## SET OF TASKS
[1] Using the article on Hungary's women's national rugby union team, decide whether each statement agrees with it: (a) Dorina Kritzer is the team's captain; (b) the team has qualified for the Women's Rugby World Cup; (c) the 2014 European Division B tournament took place in Vilnius. Answer yes or no for each, and quote the deciding words from the article.
[2] Please pick up the article on Hungary's women's national rugby union team where it stops and keep writing it.
* Begin PROVIDED PASSAGE *
Hungary
- Union: Hungarian Rugby Union
- Coach: Gábor Bíró
- Captain: Dorina Kritzer
- Most caps: (-)
- Top scorer: (-)
| Team kit |

= Hungary women's national rugby union team =

The Hungary national women's rugby union team are the national women's rugby union team of Hungary. They have thus far only played in sevens tournaments and they have yet to qualify for the Women's Rugby World Cup.

On 5 April 2010 they won the ENTC (Emerging Nations Training Camp) Test European Championship 7s which was held in the village of Zánka, Hungary. They beat Poland 24–0 in the final.

On 2014 they won the European Division B tournament which was held in the Lithuanian capital, Vilnius. They beat Serbia 43-0 and Luxemburg with 47–0, and they won against Israel with 35–12 at the semi-finals. They won the finals against Lithuania with 40–5.

==Results==

===2010===

Women's rugby – Hungarian internationals in 2010
| Date | Location | Opposition | Result | Tournament |
|---|---|---|---|---|
| 1–5 April | Zánka | Finland | 21-5 | ENTC Test European Championship 7s |
| 1–5 April | Zánka | POL Poland | 14-10 | ENTC Test European Championship 7s |
| 1–5 April | Zánka | Austria | 29-5 | ENTC Test European Championship 7s |
| 1–5 April | Zánka | Czech Republic | 26-0 | ENTC Test European Championship 7s |
| 1–5 April | Zánka | POL Poland | 24-10 | ENTC Test European Championship 7s (Final) |

==2026 squad==
The squad for the Chisinau Women's 7s Trophy Series 2026:
1. Bernadett Bertényi (Medvék RK)
* End PROVIDED PASSAGE *
* Begin STORED DATA *
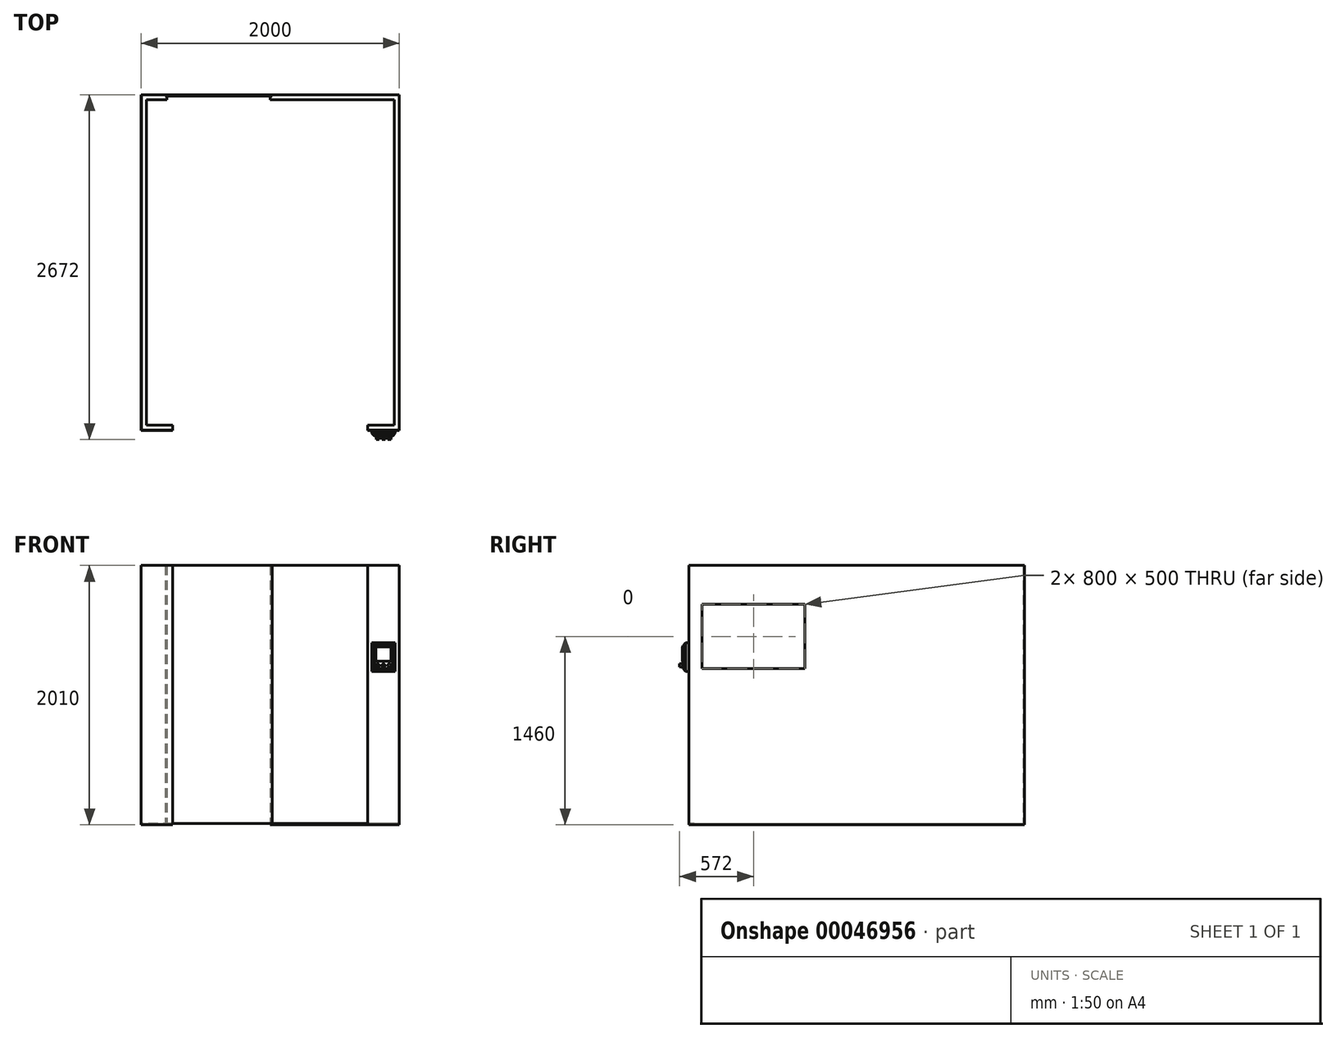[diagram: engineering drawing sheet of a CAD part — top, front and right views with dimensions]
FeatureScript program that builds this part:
* End STORED DATA *
## RESULTS BY TASK
[1]
(a) Yes: "Captain: Dorina Kritzer"
(b) No: "they have yet to qualify for the Women's Rugby World Cup"
(c) Yes: "held in the Lithuanian capital, Vilnius"

[2]
2. Boglárka Szűcs (Esztergomi Vitézek)
3. Dorina Kritzer (Esztergomi Vitézek)
4. Georgina Vitéz (Medvék RK)
5. Hanna Keresztesi (Esztergomi Vitézek)
6. Kata Nóra Szűcs (Esztergomi Vitézek)
7. Laura Majdanics (Esztergomi Vitézek)
8. Lili Jakubecz (Fehérvár RC)
9. Lola Paula Pallánki (Kecskeméti ARC)
10. Maja Nagy (Esztergomi Vitézek)
11. Panna Varga (Esztergomi Vitézek)
12. Rauan Tolegenova (Medvék RK)
13. Rozi Szabó (Kecskeméti ARC)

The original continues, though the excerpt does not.